Ian shot him a sideways glance. “Perhaps. I’m ready to put an end to this search for a wife.”

With a fervency that astonished him, Jordan wanted to tear his best friend into little pieces.

“Judging from your murderous expression, however,” Ian went on with decided amusement in his tone, “I’d best not try it. I’m not the sort to fight over a woman.”

Devil take the man. Ian had merely been gauging his reaction. “I don’t care if you court the chit,” Jordan grumbled, trying futilely to regain lost ground. “But don’t expect me to pick up the pieces when I prove to be right.”

Ian laughed. “Now that I think about it, I don’t believe Lady Emma will suit me after all. Two dances with her told me that. Lady Sophie meets my requirements better. I want an easy wife, not some flirtatious, unruly Scot. I have no tolerance for breaking in wild fillies.”

Breaking in wild fillies. Jordan wouldn’t mind having a go at breaking in this particular filly. Judging from that kiss in the garden, Lady Emma could make the most devout monk forswear his vows of celibacy. And Jordan was no monk.

But even if she were Emily, he needn’t refrain from seducing her—for it would mean she was a designing, lying wench and not the innocent he’d thought. For some reason, that possibility infuriated him. He’d liked Emily Fairchild exactly as she was.

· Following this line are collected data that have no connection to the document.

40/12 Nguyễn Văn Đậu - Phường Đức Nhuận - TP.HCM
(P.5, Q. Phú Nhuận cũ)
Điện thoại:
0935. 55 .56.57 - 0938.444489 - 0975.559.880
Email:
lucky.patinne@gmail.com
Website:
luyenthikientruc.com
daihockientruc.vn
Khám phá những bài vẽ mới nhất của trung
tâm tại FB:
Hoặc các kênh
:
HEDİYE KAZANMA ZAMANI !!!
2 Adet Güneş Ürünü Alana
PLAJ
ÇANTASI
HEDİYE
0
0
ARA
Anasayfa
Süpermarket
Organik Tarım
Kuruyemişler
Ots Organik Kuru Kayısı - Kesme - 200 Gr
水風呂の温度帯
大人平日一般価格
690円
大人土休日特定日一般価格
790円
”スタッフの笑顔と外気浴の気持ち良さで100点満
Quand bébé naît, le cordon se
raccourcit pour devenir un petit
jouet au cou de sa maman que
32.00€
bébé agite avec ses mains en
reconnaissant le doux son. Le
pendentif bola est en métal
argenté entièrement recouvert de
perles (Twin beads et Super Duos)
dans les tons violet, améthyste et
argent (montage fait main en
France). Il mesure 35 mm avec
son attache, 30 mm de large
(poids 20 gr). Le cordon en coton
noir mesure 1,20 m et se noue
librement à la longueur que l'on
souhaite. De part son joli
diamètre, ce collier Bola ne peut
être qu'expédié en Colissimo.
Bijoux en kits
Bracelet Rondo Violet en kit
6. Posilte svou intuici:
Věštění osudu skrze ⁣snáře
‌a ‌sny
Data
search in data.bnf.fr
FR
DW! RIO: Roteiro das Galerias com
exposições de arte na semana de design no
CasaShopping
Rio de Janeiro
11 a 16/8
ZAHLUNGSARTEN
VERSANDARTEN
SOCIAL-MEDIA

“Look at her,” Jordan bit out. She’d taken a new partner, that idiot Wilkins. “She’s an incomparable actress. Well, I will expose her little game, whatever it is.”

“Why? What does it have to do with you?”

Ian wouldn’t understand. It was like discovering that the unicorn you revered for its magical powers was really a horse with a horn attached. It made you want to tear off the horn and kick the horse. “If she’s an impostor, people ought to know,” he grumbled.

“What rot! You’re not doing this for the good of society.

You want that girl, and you want her badly.

You’re besotted with the very sort of woman you’ve always avoided.

” Ian’s smug smile broadened. “What a sweet revenge for all those women who’ve tumbled head over heels for you and received nothing for it but a cool glance. ”

“Don’t be absurd. I’m not besotted. I’m never besotted.”

“Then it should be a singular experience for you. Beware, my friend; they say it isn’t easy to dismiss love.” He added, only half-facetiously, “Protect your heart if you can.”

“No need, I assure you,” Jordan retorted. “As Pollock is so fond of saying, my heart is made of granite. No one, and certainly not some pretty chit up to no good, shall change that.”